Task details —
Please copy out each line of the entries in which "clear" appears.

[Extracted page text data]
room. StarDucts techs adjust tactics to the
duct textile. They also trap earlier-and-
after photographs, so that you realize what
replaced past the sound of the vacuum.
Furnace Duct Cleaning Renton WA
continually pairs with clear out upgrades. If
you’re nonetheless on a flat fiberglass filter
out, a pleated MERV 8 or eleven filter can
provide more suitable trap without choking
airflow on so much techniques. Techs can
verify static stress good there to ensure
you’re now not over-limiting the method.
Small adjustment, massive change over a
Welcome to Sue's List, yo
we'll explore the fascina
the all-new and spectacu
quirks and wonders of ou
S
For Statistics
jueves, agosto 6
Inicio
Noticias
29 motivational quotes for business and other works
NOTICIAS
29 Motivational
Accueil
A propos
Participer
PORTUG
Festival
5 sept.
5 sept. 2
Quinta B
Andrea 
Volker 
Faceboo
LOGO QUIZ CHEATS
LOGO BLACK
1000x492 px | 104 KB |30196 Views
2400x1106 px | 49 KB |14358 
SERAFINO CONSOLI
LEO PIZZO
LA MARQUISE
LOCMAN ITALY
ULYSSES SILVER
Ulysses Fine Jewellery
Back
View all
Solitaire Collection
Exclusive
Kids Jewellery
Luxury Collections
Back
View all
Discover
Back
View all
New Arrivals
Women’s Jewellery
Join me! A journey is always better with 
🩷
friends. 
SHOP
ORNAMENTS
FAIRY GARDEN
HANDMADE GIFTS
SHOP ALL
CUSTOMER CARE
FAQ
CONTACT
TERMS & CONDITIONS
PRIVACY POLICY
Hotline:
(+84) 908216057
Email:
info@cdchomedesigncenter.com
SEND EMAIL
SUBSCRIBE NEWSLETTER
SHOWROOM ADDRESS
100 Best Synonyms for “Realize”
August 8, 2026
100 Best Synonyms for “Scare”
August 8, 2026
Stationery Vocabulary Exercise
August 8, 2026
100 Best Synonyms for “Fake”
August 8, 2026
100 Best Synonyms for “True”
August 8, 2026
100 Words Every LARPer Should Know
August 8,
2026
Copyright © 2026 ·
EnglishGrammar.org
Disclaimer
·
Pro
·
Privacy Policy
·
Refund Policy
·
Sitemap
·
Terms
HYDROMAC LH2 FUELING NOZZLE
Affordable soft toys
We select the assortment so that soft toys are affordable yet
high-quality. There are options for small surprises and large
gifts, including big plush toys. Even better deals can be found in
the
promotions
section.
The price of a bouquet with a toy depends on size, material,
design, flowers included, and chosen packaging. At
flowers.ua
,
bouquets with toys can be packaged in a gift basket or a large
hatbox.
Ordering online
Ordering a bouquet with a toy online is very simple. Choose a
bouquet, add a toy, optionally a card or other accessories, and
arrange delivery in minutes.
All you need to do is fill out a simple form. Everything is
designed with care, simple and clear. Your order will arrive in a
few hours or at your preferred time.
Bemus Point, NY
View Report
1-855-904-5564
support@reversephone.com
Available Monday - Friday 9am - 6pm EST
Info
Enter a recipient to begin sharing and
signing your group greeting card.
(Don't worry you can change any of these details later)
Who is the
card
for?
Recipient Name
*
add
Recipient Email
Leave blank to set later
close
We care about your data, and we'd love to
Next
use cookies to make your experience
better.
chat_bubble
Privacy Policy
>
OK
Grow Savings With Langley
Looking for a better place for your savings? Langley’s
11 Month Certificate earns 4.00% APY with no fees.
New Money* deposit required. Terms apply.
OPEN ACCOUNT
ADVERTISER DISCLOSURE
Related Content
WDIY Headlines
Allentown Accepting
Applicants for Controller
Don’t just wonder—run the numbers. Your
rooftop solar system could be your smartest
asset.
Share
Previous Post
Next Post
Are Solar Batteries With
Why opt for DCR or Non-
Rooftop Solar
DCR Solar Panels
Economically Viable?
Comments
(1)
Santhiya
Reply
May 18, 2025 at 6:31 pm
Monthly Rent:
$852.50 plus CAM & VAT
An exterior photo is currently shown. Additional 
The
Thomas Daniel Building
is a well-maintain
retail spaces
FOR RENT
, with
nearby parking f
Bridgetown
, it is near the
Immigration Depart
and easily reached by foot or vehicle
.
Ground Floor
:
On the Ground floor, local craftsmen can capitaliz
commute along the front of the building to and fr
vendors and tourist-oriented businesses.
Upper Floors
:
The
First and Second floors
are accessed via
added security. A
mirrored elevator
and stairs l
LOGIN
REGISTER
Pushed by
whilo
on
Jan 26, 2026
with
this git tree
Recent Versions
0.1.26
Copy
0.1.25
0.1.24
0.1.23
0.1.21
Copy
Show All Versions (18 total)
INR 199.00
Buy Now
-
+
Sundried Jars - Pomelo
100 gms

Response area —
continually pairs with clear out upgrades. If
designed with care, simple and clear. Your order will arrive in a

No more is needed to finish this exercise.